Conspiracy theories perform an essential ideological function by substantializing the gap within knowledge and thereby obscuring the absence of any authority consciously pulling the strings of society. The conspiracy theorist cannot recognize, to put it in Hegel’s terms, that substance is subject, that the authorities are as divided and lacking as the subject itself. Conspiracy theories supplement ideology, but they are seldom institutionalized within the structure of ideology. Typically, the conspiracy theorist gains an extra libidinal benefit from believing in the conspiracy because such belief defies the official version of events. One experiences the conspiracy theory as a radical act of questioning what one is told to believe. But it is possible to imagine the conspiracy theory integrated into the institutional history, which is what occurs in Interstellar.
Today, cynicism about the moon landing is a minority position, but in the world of Interstellar, it has become the official version of the events. Murph runs into trouble at school for her refusal to accept that the landing didn’t occur, and at a parent/teacher conference, Cooper confronts her teacher Ms. Hanley (Collette Wolfe) about the incident, which ended with Murph in a fight with fellow students. According to Hanley, the Apollo 11 moon landing was an effective piece of U.S. propaganda designed to lure the Soviet Union into increasing expenses in the space race. Hanley admits the efficaciousness of this strategy, but she feels that it’s important to teach students the cynical (and to her mind, true) history.
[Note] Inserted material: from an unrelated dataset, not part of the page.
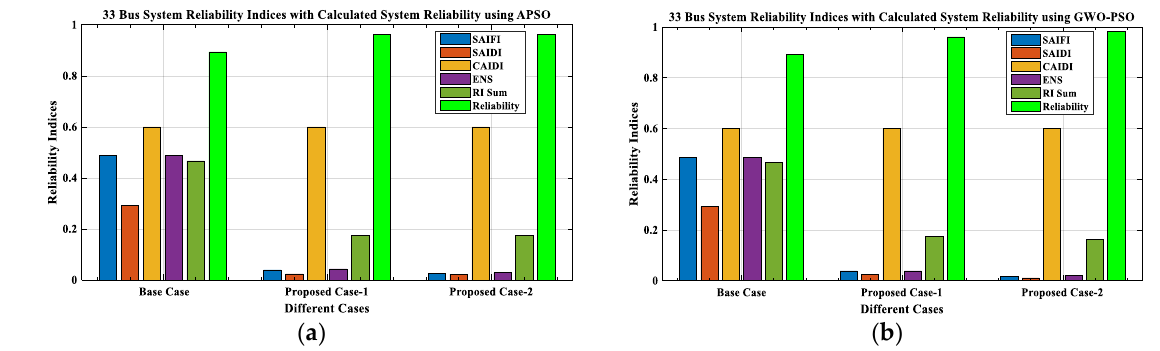
Figure 15. The fix, loss, and ENS cost for all the cases of 33-bus RDN; ( a ) APSO, ( b ) GWO-PSO.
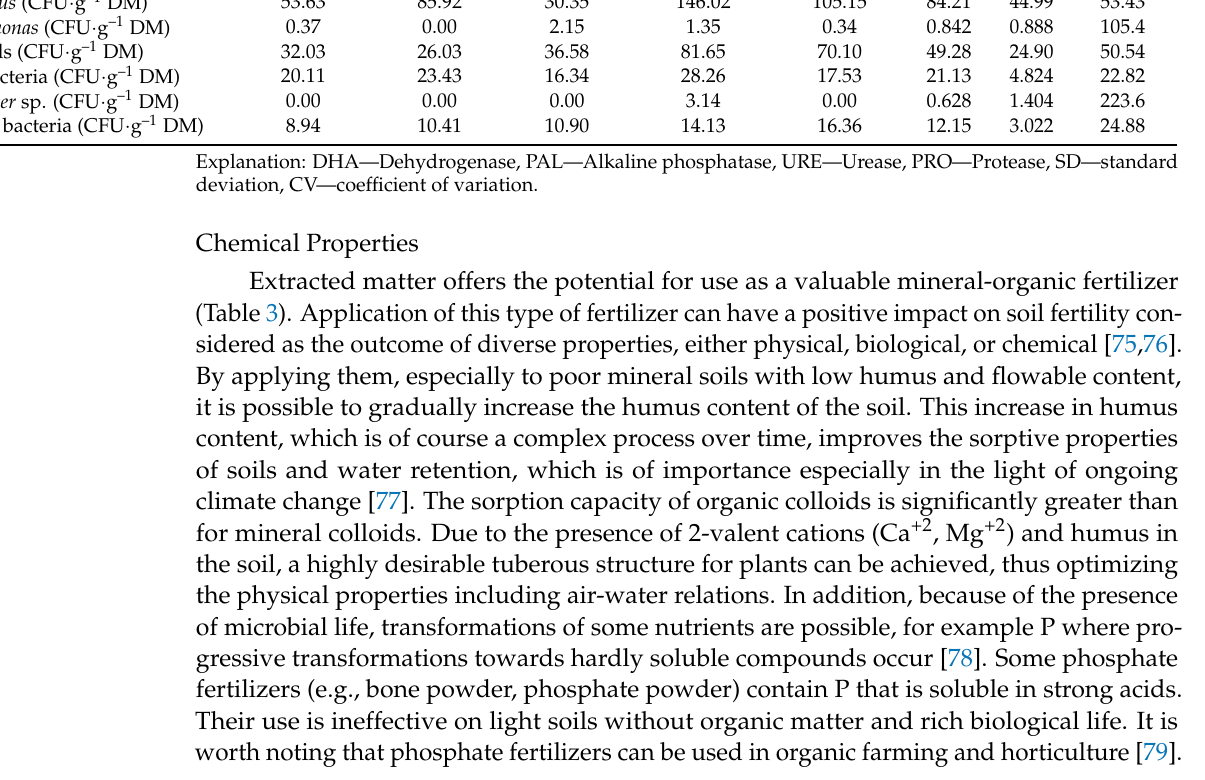
Table 3. Macronutrients and sodium content in extracted matter samples at selected sites (mg · dm − 3 ).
The conspiracy theory about the moon landing has a privileged importance in the world of Interstellar because this theory evinces a skepticism about the possibility of transcending place in a way that theories about the assassination of John Kennedy do not. If even the voyage to the moon were faked, this demonstrates that we are irrevocably stuck on Earth, and the authorities promulgate this theory in order to convince the populace of their stuckness. Subjects stuck in place cannot emancipate themselves. Though movement itself is not revolution, it is nonetheless the condition of possibility for revolution. But radical movement is precisely what the conspiracy theory about the moon landing denies. It comprehends humans as Earth-bound beings.
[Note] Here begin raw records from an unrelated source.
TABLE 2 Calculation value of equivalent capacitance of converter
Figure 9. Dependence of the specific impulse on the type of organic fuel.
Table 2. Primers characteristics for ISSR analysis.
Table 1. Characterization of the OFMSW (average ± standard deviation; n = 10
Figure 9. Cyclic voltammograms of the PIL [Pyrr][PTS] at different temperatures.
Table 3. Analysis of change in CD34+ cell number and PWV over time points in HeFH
Like any disciple of Hegel, Nolan finds conspiracy theory especially noxious. The conspiracy theorist refuses to invest herself or himself in the symbolic fiction that structures the social order. In her or his resistance to being duped, this subject misses out on the fiction, which is the only path to truth. The conspiracy theorist wants truth too quickly, without the detour of falsity, and as a result, she or he never escapes the self-deception of believing herself or himself to be in possession of direct access to the truth. Nolan includes the interlude about the moon landing to reveal the error of the position that refuses to submit to error.